*** Block opens ***

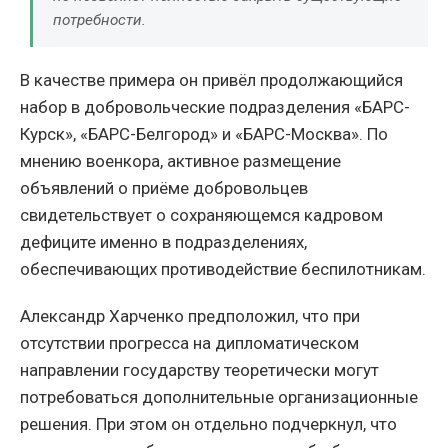
потребности.
В качестве примера он привёл продолжающийся
набор в добровольческие подразделения «БАРС-
Курск», «БАРС-Белгород» и «БАРС-Москва». По
мнению военкора, активное размещение
объявлений о приёме добровольцев
свидетельствует о сохраняющемся кадровом
дефиците именно в подразделениях,
обеспечивающих противодействие беспилотникам.
Александр Харченко предположил, что при
отсутствии прогресса на дипломатическом
направлении государству теоретически могут
потребоваться дополнительные организационные
решения. При этом он отдельно подчеркнул, что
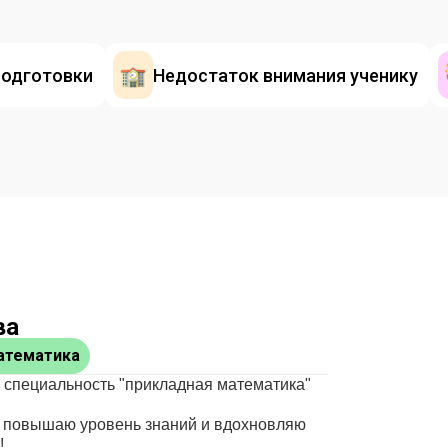
подготовки
Недостаток внимания ученику
ва
атематика
специальность "прикладная математика"
, повышаю уровень знаний и вдохновляю
!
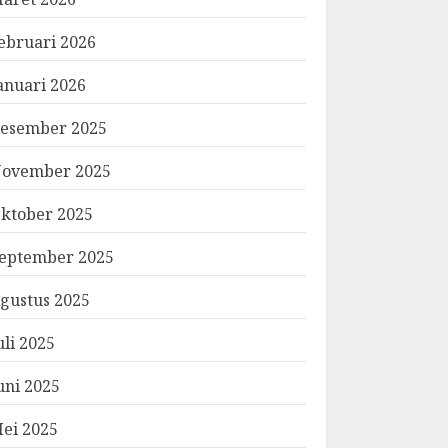
ebruari 2026
anuari 2026
esember 2025
ovember 2025
ktober 2025
eptember 2025
gustus 2025
uli 2025
uni 2025
ei 2025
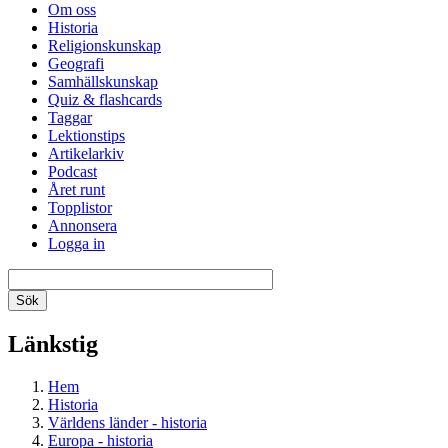
Om oss
Historia
Religionskunskap
Geografi
Samhällskunskap
Quiz & flashcards
Taggar
Lektionstips
Artikelarkiv
Podcast
Året runt
Topplistor
Annonsera
Logga in
Länkstig
Hem
Historia
Världens länder - historia
Europa - historia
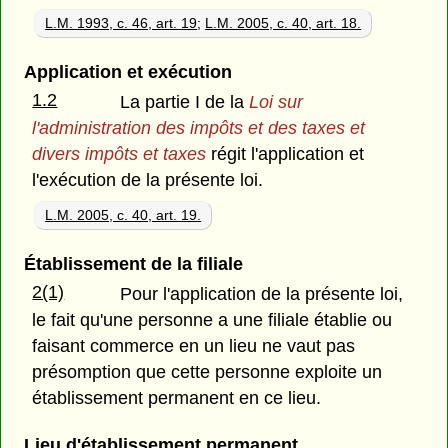
L.M. 1993, c. 46, art. 19
;
L.M. 2005, c. 40, art. 18.
Application et exécution
1.2
La partie I de la
Loi sur
l'administration des impôts et des taxes et
divers impôts et taxes
régit l'application et
l'exécution de la présente loi.
L.M. 2005, c. 40, art. 19.
Établissement de la filiale
2(1)
Pour l'application de la présente loi,
le fait qu'une personne a une filiale établie ou
faisant commerce en un lieu ne vaut pas
présomption que cette personne exploite un
établissement permanent en ce lieu.
Lieu d'établissement permanent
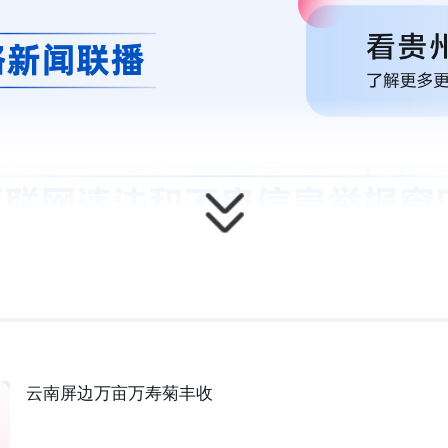
云南屏边万亩万寿菊丰收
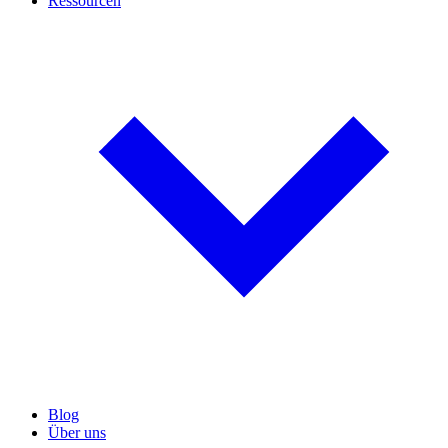
Ressourcen
Blog
Über uns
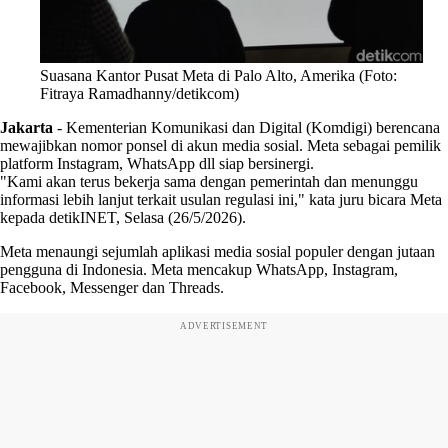
Suasana Kantor Pusat Meta di Palo Alto, Amerika (Foto:
Fitraya Ramadhanny/detikcom)
Jakarta
-
Kementerian Komunikasi dan Digital (Komdigi) berencana
mewajibkan nomor ponsel di akun media sosial. Meta sebagai pemilik
platform Instagram, WhatsApp dll siap bersinergi.
"Kami akan terus bekerja sama dengan pemerintah dan menunggu
informasi lebih lanjut terkait usulan regulasi ini," kata juru bicara Meta
kepada detikINET, Selasa (26/5/2026).
Meta menaungi sejumlah aplikasi media sosial populer dengan jutaan
pengguna di Indonesia. Meta mencakup WhatsApp, Instagram,
Facebook, Messenger dan Threads.
ADVERTISEMENT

*** Block closes ***

● **INSTRUCTIONS TO FOLLOW**:
Count each line of the material that includes the string "présente", then give only the total.

● **ANSWER AREA**:
2